Erntehelfer bleiben draußen

Die Bedenken einiger Industriezweige, die einen künftigen Arbeitskräftemangel befürchten, wischt die Regierung beiseite: "Britische Unternehmen werden sich dem Ende der Bewegungsfreiheit anpassen müssen", heißt es im Papier des Innenministeriums. Allerdings werden bereits neue Ausnahmen für besonders gesuchte Berufe wie Verputzer auf dem Bau oder Tischler eingeführt.

Dahinter steht ein Strategiewechsel: Großbritannien verzeichnet quasi Vollbeschäftigung, leidet allerdings unter extrem niedriger Produktivität - sie liegt rund 15 Prozent unter dem Wert der übrigen G7-Staaten. Auch die Investitionen in Innovationen in der Produktion sind unterdurchschnittlich gering. Für Unternehmen war es bisher günstiger, billige und leicht kündbare Arbeitskräfte einzustellen, statt die Produktionsprozesse zu modernisieren. Jetzt soll die Wirtschaft umgebaut werden, hin zu moderneren, weniger Arbeitskräfte-intensiven Modellen.

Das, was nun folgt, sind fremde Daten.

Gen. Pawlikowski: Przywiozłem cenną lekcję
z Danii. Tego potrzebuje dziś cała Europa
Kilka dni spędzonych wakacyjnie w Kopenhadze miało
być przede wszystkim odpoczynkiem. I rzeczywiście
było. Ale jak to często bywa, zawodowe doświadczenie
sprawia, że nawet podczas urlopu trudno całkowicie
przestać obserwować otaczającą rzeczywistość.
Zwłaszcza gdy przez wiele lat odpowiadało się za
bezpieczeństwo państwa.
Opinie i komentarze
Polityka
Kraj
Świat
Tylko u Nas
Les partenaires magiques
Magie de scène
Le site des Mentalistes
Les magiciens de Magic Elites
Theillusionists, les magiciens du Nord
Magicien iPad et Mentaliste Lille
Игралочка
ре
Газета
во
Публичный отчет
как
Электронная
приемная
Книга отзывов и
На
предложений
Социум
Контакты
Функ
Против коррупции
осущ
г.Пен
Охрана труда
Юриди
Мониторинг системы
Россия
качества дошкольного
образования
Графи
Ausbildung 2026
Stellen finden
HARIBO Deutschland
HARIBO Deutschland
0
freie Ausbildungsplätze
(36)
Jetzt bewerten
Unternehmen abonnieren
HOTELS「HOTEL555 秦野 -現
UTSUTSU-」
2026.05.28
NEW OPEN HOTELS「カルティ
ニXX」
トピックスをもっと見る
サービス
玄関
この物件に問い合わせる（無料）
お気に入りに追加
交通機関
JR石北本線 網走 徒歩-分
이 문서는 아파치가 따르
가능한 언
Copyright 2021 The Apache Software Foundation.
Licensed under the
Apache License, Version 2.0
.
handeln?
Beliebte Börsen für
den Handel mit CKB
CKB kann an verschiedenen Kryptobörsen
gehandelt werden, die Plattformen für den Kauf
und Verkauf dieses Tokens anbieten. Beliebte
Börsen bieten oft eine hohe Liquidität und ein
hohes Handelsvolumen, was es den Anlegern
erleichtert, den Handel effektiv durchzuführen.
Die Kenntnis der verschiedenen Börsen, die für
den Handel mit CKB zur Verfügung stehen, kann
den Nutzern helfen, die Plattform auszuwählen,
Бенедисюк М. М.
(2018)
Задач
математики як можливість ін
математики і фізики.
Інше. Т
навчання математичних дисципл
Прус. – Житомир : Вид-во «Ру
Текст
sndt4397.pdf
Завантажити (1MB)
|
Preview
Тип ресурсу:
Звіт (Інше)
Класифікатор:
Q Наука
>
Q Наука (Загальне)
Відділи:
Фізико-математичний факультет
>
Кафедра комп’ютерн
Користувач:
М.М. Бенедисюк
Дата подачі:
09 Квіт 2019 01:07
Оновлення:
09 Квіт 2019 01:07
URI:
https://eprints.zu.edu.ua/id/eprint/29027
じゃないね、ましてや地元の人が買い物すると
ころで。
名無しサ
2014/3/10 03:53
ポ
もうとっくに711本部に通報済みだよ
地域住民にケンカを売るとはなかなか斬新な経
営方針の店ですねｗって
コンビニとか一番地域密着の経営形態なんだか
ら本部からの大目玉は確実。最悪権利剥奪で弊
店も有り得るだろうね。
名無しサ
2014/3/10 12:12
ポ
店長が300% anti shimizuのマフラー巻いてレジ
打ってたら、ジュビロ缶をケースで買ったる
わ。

Allerdings gibt es Bereiche, wo dieser Mechanismus versagt: Etwa in der Landwirtschaft, wo es zwar Visa für Saisonkräfte geben soll, die aber nach ihrem Einsatz das Land umgehend wieder verlassen müssen. Schon im vergangenen Jahr verrotteten mangels Interesse bei osteuropäischen Arbeitskräften tausende Tonnen von Obst und Gemüse auf den Feldern. Ob sie angesichts der neuen Einschränkungen und des unsicheres Wechselkurses für das britische Pfund überhaupt noch kommen wollen, ist unsicher.

Problemfall Altenpflege

Besonders betroffen aber ist die Altenpflege: Die Dienstleistungsgewerkschaft Unison schlägt bereits Alarm: "Für die Pflege wird es ein Desaster". In diesem Sektor arbeiten fast ausschließlich angelernte, schlecht bezahlte Kräfte. Schon jetzt fehlen 120.000 Altenpfleger und die Betreiber der Heime müssen Abteilungen und ganze Häuser wegen Personalmangels schließen.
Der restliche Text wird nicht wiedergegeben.